He continued: "Once you do that, [and] the detainees are safely transported to different locations, then you come back to the infrastructure and the security aspect and the personnel who are here, turning off the lights, turning off the power..."
The camps themselves are protected by a court order which means that after Guantanamo is closed the infrastructure must be maintained as evidence in ongoing legal action being brought by detainees against the US government.
Admiral Harbeson, who took up his year-long post in June, also admitted that the CIA has dramatically scaled down its interrogation operations at Guantanamo Bay and now only interviews al-Qa'ida and Taliban suspects who volunteer to speak to its agents.

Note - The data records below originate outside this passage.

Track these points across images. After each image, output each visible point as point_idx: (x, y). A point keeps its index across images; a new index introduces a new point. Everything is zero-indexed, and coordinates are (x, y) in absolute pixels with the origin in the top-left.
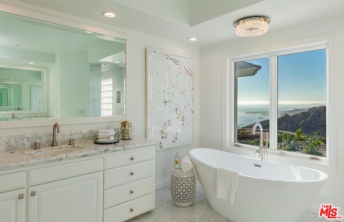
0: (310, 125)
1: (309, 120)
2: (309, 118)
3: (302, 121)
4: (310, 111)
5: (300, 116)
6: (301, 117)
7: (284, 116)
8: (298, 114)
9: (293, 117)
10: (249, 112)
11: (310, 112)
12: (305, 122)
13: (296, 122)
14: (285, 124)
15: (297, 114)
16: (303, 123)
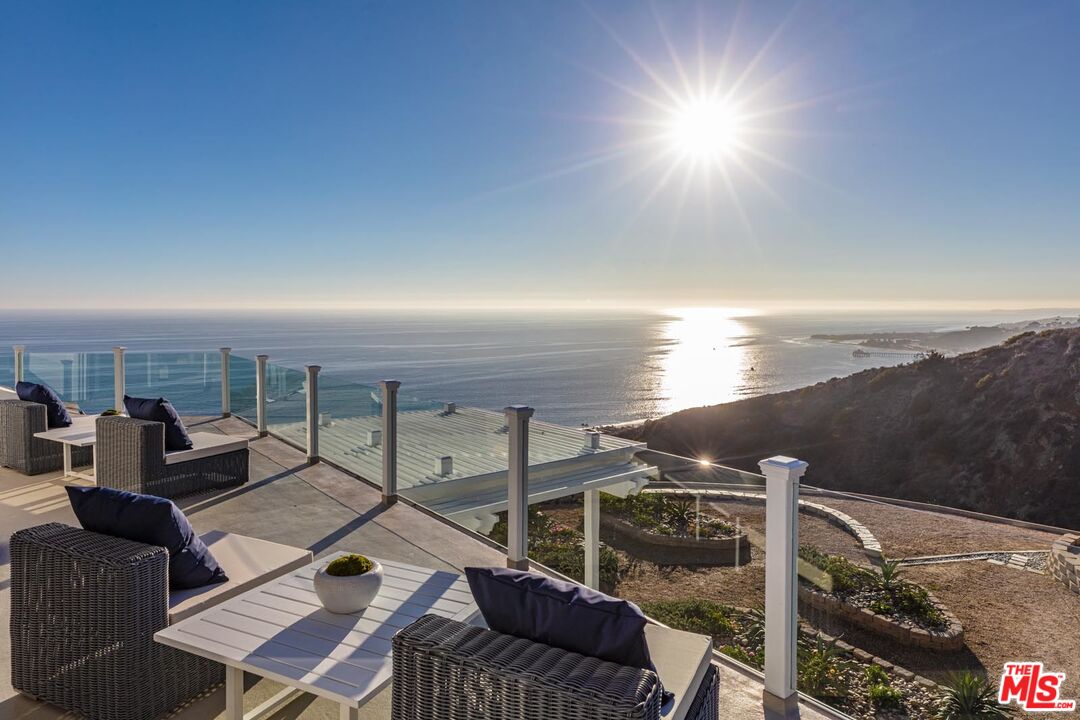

The US intelligence-gathering operation is now restricted to monitoring the mail sent in and out of the camps, but the Admiral insists there is still intelligence to be gleaned from the detainees. "These individuals were picked up on the battlefield and belong to various organisations, so they still communicate through mail and phone calls," he says.
Despite this, living conditions in the camps have greatly improved since the detainees were held in the cages of Camp X-Ray in the early months of 2002, Admiral Harbeson added.
The international focus on Guantanamo remains fixed on President Obama's promise to close the camps. In October last year Admiral Harbeson's predecessor, Admiral Tom Copeman, said that he could close down Guantanamo by January this year. He added that a "substantial number" of the then 223 detainees were "still hoping" they would be repatriated to their respective home countries.
But his replacement says the closure of the base is not his chief concern and that he doesn't necessarily want to be remembered as the man who closed Guantanamo.
While politicians on Capitol Hill worry about how to put the Guantanamo genie back in the bottle, Admiral Harbeson said his focus is the detainees, the majority of whom have been held for eight years without charge or trial. "My mission is to make sure that those individuals are treated humanely, [that we are] legal and transparent in everything we do and that they are held in common with article three of the US Constitution [which governs the judiciary]."